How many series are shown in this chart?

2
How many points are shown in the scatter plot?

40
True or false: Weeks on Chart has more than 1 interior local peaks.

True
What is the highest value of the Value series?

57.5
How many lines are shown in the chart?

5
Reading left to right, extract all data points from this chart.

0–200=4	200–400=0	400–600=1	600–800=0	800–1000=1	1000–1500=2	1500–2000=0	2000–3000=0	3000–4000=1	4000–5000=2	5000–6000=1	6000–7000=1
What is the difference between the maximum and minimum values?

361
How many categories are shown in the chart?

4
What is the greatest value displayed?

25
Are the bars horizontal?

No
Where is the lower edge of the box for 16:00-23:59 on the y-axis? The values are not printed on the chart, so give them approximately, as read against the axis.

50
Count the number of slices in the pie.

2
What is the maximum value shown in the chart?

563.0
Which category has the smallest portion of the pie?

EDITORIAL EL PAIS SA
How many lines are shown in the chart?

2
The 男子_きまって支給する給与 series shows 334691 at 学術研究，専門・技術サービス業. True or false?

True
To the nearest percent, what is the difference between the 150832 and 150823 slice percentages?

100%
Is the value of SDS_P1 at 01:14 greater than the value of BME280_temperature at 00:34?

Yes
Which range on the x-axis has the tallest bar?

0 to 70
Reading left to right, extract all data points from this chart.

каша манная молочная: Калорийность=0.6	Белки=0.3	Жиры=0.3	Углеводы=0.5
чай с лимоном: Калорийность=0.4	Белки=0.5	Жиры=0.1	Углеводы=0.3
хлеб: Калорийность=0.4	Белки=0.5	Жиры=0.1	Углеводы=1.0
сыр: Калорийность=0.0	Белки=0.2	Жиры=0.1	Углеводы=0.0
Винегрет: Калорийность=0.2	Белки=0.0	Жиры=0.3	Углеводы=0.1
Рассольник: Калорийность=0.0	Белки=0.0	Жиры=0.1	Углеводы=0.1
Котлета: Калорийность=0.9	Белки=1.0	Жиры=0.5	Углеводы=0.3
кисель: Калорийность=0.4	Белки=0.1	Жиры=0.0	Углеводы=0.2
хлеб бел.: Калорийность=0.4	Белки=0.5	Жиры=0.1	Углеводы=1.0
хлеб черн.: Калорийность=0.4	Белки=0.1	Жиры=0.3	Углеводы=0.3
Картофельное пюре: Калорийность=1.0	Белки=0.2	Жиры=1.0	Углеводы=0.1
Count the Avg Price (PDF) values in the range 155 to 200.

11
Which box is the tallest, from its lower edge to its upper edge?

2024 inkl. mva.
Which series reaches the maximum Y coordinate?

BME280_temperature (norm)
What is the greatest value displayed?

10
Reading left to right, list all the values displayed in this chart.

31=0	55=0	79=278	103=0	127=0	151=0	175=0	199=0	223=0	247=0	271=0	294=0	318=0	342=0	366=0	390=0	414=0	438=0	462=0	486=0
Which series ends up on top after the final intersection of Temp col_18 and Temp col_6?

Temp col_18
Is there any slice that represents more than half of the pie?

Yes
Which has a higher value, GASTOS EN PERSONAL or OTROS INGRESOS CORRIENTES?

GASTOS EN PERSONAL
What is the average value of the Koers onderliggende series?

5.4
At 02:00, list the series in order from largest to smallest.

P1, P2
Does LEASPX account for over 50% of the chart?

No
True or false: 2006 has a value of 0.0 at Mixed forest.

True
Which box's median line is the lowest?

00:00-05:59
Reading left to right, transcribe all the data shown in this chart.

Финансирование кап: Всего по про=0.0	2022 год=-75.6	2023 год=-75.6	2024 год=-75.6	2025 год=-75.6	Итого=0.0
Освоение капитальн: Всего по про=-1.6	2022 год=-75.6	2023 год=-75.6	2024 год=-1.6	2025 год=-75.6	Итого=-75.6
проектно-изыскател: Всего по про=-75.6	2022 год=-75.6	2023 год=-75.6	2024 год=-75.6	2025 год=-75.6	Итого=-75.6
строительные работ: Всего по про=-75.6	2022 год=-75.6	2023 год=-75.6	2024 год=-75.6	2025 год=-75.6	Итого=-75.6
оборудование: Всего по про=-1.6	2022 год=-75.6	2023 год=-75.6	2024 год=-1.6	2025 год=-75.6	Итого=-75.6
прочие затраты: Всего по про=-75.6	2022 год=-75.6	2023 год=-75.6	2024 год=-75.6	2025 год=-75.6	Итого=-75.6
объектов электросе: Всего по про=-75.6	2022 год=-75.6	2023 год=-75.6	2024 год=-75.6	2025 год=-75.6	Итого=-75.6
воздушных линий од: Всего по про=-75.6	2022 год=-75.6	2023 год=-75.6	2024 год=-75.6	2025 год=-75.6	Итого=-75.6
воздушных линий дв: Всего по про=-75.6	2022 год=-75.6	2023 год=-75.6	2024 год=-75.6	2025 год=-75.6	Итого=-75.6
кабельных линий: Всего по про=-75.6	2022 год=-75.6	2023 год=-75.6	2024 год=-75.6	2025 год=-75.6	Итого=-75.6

•••

Lay out every line above as a Markdown table with the columns Row and Line. Number the rows in order and omit blank lines.

| Row | Line |
|---|---|
| 1 | How many series are shown in this chart? |
| 2 | 2 |
| 3 | How many points are shown in the scatter plot? |
| 4 | 40 |
| 5 | True or false: Weeks on Chart has more than 1 interior local peaks. |
| 6 | True |
| 7 | What is the highest value of the Value series? |
| 8 | 57.5 |
| 9 | How many lines are shown in the chart? |
| 10 | 5 |
| 11 | Reading left to right, extract all data points from this chart. |
| 12 | 0–200=4	200–400=0	400–600=1	600–800=0	800–1000=1	1000–1500=2	1500–2000=0	2000–3000=0	3000–4000=1	4000–5000=2	5000–6000=1	6000–7000=1 |
| 13 | What is the difference between the maximum and minimum values? |
| 14 | 361 |
| 15 | How many categories are shown in the chart? |
| 16 | 4 |
| 17 | What is the greatest value displayed? |
| 18 | 25 |
| 19 | Are the bars horizontal? |
| 20 | No |
| 21 | Where is the lower edge of the box for 16:00-23:59 on the y-axis? The values are not printed on the chart, so give them approximately, as read against the axis. |
| 22 | 50 |
| 23 | Count the number of slices in the pie. |
| 24 | 2 |
| 25 | What is the maximum value shown in the chart? |
| 26 | 563.0 |
| 27 | Which category has the smallest portion of the pie? |
| 28 | EDITORIAL EL PAIS SA |
| 29 | How many lines are shown in the chart? |
| 30 | 2 |
| 31 | The 男子_きまって支給する給与 series shows 334691 at 学術研究，専門・技術サービス業. True or false? |
| 32 | True |
| 33 | To the nearest percent, what is the difference between the 150832 and 150823 slice percentages? |
| 34 | 100% |
| 35 | Is the value of SDS_P1 at 01:14 greater than the value of BME280_temperature at 00:34? |
| 36 | Yes |
| 37 | Which range on the x-axis has the tallest bar? |
| 38 | 0 to 70 |
| 39 | Reading left to right, extract all data points from this chart. |
| 40 | каша манная молочная: Калорийность=0.6	Белки=0.3	Жиры=0.3	Углеводы=0.5 |
| 41 | чай с лимоном: Калорийность=0.4	Белки=0.5	Жиры=0.1	Углеводы=0.3 |
| 42 | хлеб: Калорийность=0.4	Белки=0.5	Жиры=0.1	Углеводы=1.0 |
| 43 | сыр: Калорийность=0.0	Белки=0.2	Жиры=0.1	Углеводы=0.0 |
| 44 | Винегрет: Калорийность=0.2	Белки=0.0	Жиры=0.3	Углеводы=0.1 |
| 45 | Рассольник: Калорийность=0.0	Белки=0.0	Жиры=0.1	Углеводы=0.1 |
| 46 | Котлета: Калорийность=0.9	Белки=1.0	Жиры=0.5	Углеводы=0.3 |
| 47 | кисель: Калорийность=0.4	Белки=0.1	Жиры=0.0	Углеводы=0.2 |
| 48 | хлеб бел.: Калорийность=0.4	Белки=0.5	Жиры=0.1	Углеводы=1.0 |
| 49 | хлеб черн.: Калорийность=0.4	Белки=0.1	Жиры=0.3	Углеводы=0.3 |
| 50 | Картофельное пюре: Калорийность=1.0	Белки=0.2	Жиры=1.0	Углеводы=0.1 |
| 51 | Count the Avg Price (PDF) values in the range 155 to 200. |
| 52 | 11 |
| 53 | Which box is the tallest, from its lower edge to its upper edge? |
| 54 | 2024 inkl. mva. |
| 55 | Which series reaches the maximum Y coordinate? |
| 56 | BME280_temperature (norm) |
| 57 | What is the greatest value displayed? |
| 58 | 10 |
| 59 | Reading left to right, list all the values displayed in this chart. |
| 60 | 31=0	55=0	79=278	103=0	127=0	151=0	175=0	199=0	223=0	247=0	271=0	294=0	318=0	342=0	366=0	390=0	414=0	438=0	462=0	486=0 |
| 61 | Which series ends up on top after the final intersection of Temp col_18 and Temp col_6? |
| 62 | Temp col_18 |
| 63 | Is there any slice that represents more than half of the pie? |
| 64 | Yes |
| 65 | Which has a higher value, GASTOS EN PERSONAL or OTROS INGRESOS CORRIENTES? |
| 66 | GASTOS EN PERSONAL |
| 67 | What is the average value of the Koers onderliggende series? |
| 68 | 5.4 |
| 69 | At 02:00, list the series in order from largest to smallest. |
| 70 | P1, P2 |
| 71 | Does LEASPX account for over 50% of the chart? |
| 72 | No |
| 73 | True or false: 2006 has a value of 0.0 at Mixed forest. |
| 74 | True |
| 75 | Which box's median line is the lowest? |
| 76 | 00:00-05:59 |
| 77 | Reading left to right, transcribe all the data shown in this chart. |
| 78 | Финансирование кап: Всего по про=0.0	2022 год=-75.6	2023 год=-75.6	2024 год=-75.6	2025 год=-75.6	Итого=0.0 |
| 79 | Освоение капитальн: Всего по про=-1.6	2022 год=-75.6	2023 год=-75.6	2024 год=-1.6	2025 год=-75.6	Итого=-75.6 |
| 80 | проектно-изыскател: Всего по про=-75.6	2022 год=-75.6	2023 год=-75.6	2024 год=-75.6	2025 год=-75.6	Итого=-75.6 |
| 81 | строительные работ: Всего по про=-75.6	2022 год=-75.6	2023 год=-75.6	2024 год=-75.6	2025 год=-75.6	Итого=-75.6 |
| 82 | оборудование: Всего по про=-1.6	2022 год=-75.6	2023 год=-75.6	2024 год=-1.6	2025 год=-75.6	Итого=-75.6 |
| 83 | прочие затраты: Всего по про=-75.6	2022 год=-75.6	2023 год=-75.6	2024 год=-75.6	2025 год=-75.6	Итого=-75.6 |
| 84 | объектов электросе: Всего по про=-75.6	2022 год=-75.6	2023 год=-75.6	2024 год=-75.6	2025 год=-75.6	Итого=-75.6 |
| 85 | воздушных линий од: Всего по про=-75.6	2022 год=-75.6	2023 год=-75.6	2024 год=-75.6	2025 год=-75.6	Итого=-75.6 |
| 86 | воздушных линий дв: Всего по про=-75.6	2022 год=-75.6	2023 год=-75.6	2024 год=-75.6	2025 год=-75.6	Итого=-75.6 |
| 87 | кабельных линий: Всего по про=-75.6	2022 год=-75.6	2023 год=-75.6	2024 год=-75.6	2025 год=-75.6	Итого=-75.6 |